"Because when you're wildly in love with someone, it changes everything." ~Francis Chan

Thursday, February 25, 2010

Desire

"My heart leaps for joy and I will give thanks to him in song."


When is the last time your heart 'leapt for joy' over anything? Over God? This whole verse is telling us how God is going to take care of us, yet I would venture to guess that many of us look at it and think,'hmmm, that's nice.' I wonder if our response would be the same to a person who came and knocked on our door and told us that we would never have to worry about anything again because he would always be there to take care of us...and all we had to do it trust.

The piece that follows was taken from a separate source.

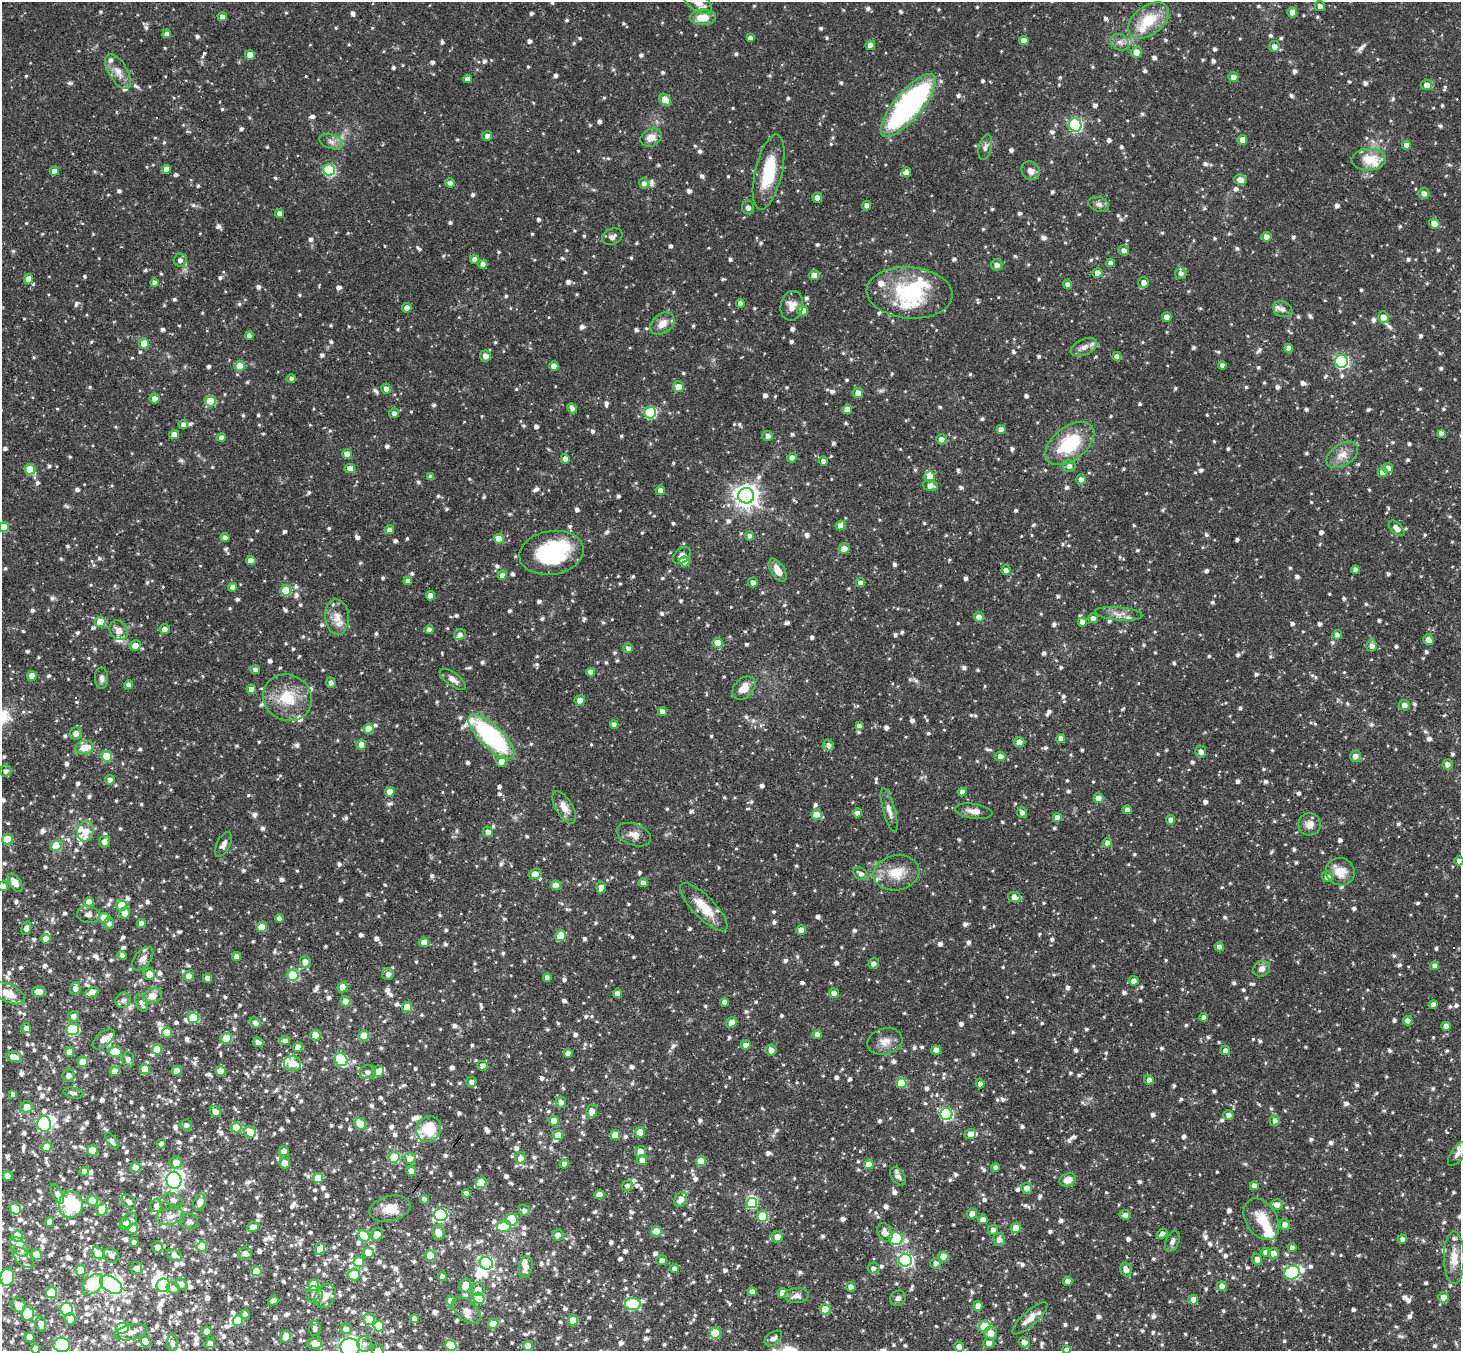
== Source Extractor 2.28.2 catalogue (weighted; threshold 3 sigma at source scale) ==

I think most of us would be jumping for joy, screaming out our thanks and telling everyone we knew. In fact, we wouldn't even have to go and tell people cause our faces would shine so brightly that everyone else would want to know our secret.

So, if that is the case, and this is such a wonderful gift, why aren't our hearts jumping for joy? I believe it all has to do with desire.

When we are in close communication with God, the desires of our hearts are pure and God grants them to us. Likewise, when we are far from God, he gives us over to the desires of our hearts (Rom 1:24; Rom 7:18).

Much like Adam and Eve in the garden - they had the opportunity to follow God and be granted the desires of their hearts, and leap for joy, or be given over to the desires of their heart.

That phrase, 'given over', sounds much like allowing the devil to do with us as he will. I have experienced some of this in my own life recently. I wanted something for myself - not a 'bad' thing, but something that took a lot of my focus from God. And you know what happened? God allowed me to follow my desire and it didn't pan out. I was feeling horrible and quite honestly, that is all I wanted to write about today. I didn't want to admit that I chose to follow my way instead of God's and that is why I got hurt, but it is what happened.

God must be the center of my life DAILY. I see that I can't go a moment without Him and allow myself to be swept away. I want to know that heart's joy all the time and not just in spurts.

So again, I choose to lay down my desires and follow Him.